◆ **Tasks to perform**:
- a) In the zoning appeal opinion, how large was the parcel where the plaintiff wanted to build its scrap-processing plant?
- b) Retype the passage of the zoning appeal opinion starting with "Case ID: conn_161/html/0229-01.html" and going on through "the appellee (plaintiff).".
- c) According to the zoning appeal opinion, why did the plaintiff contend that the board had acted illegally, arbitrarily and in abuse of its discretion?

◆ **Exercise text**:
::::
Case ID: conn_161/html/0229-01.html
Source: Caselaw Access Project
Author: {"author": "House, C. J.", "license": "Public Domain", "url": "https://static.case.law/"}
Date Created: 2024-08-24T03:29:51.129683

The J & M Realty Company v. Board of Zoning Appeals of the City of Norwalk
    House, Thim, Ryan, Shapiro and Loiselle, Js.
    Argued April 7
    decided June 1, 1971
    
      Frank W. Murphy, corporation counsel, with whom, on the brief, was Terrence J. Murphy, Jr., for the appellant (defendant).
    
      
      David Goldstein, with whom, on the brief, was Charles M. Needle, for the appellee (plaintiff).
   House, C. J.

On May 4,1967, the plaintiff applied to the building inspector of the city of Norwalk for a building permit to construct a scrap-processing plant on a parcel of land consisting of about eight and three-quarters acres located in an area classified under the zoning regulations of the city of Norwalk as a heavy industrial zone. The building inspector denied the application on the ground that the proposed use was in conflict with § 6 (17) of the zoning regulations. Thereupon, the plaintiff appealed the decision of the building inspector to the defendant board of zoning appeals, claiming that the intended use of the property was not a prohibited use under the specified regulation. The defendant conducted a public hearing after which it sustained the decision of the building inspector. From this decision the plaintiff appealed to the Court of Common Pleas alleging its aggrievement by the decision and that the defendant board had acted illegally, arbitrarily and in abuse of its discretion because no zoning regulation prohibited the construction of the plaintiff’s proposed scrap-processing plant and such a plant was not in conflict with § 6 (17) of the Nor-walk zoning regulations.
::::
◆ **Supplied records**:

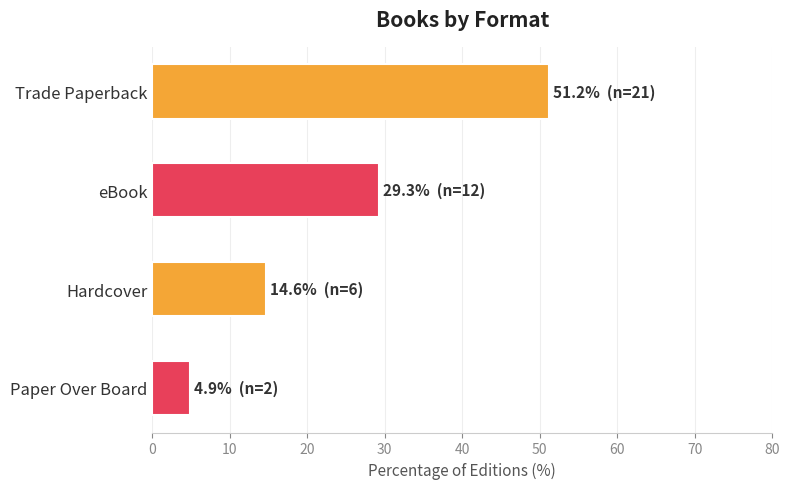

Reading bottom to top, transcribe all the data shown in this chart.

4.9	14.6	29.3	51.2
::::
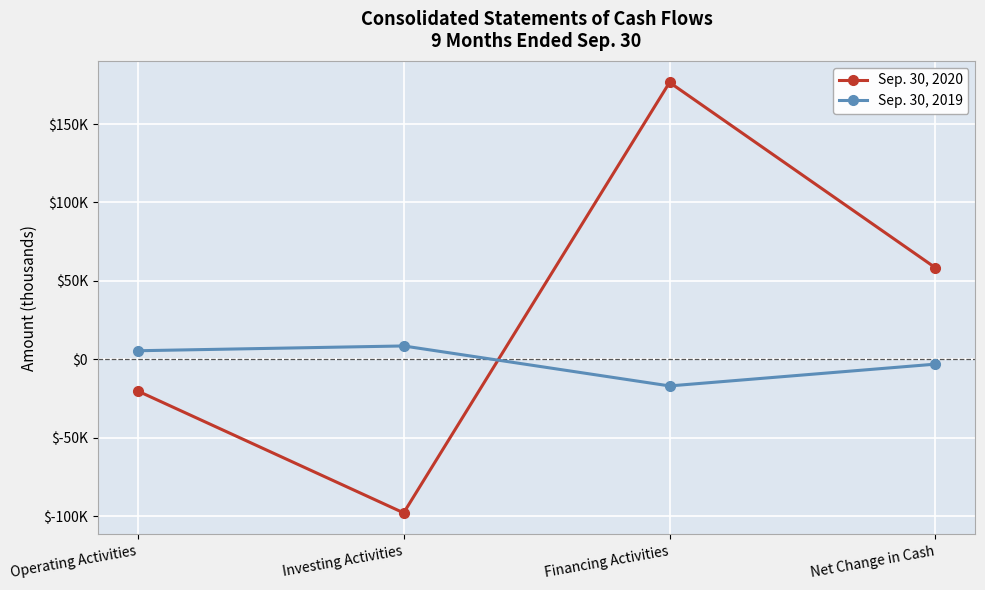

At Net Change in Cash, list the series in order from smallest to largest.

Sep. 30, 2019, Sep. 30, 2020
::::
◆ **Response list**:
- a) About eight and three-quarters acres.

- b)
Case ID: conn_161/html/0229-01.html
Source: Caselaw Access Project
Author: {"author": "House, C. J.", "license": "Public Domain", "url": "https://static.case.law/"}
Date Created: 2024-08-24T03:29:51.129683

The J & M Realty Company v. Board of Zoning Appeals of the City of Norwalk
    House, Thim, Ryan, Shapiro and Loiselle, Js.
    Argued April 7
    decided June 1, 1971
    
      Frank W. Murphy, corporation counsel, with whom, on the brief, was Terrence J. Murphy, Jr., for the appellant (defendant).
    
      
      David Goldstein, with whom, on the brief, was Charles M. Needle, for the appellee (plaintiff).

- c) The plaintiff contended that no zoning regulation prohibited building its proposed scrap-processing plant. It also contended that such a plant did not conflict with § 6 (17) of the city's zoning regulations.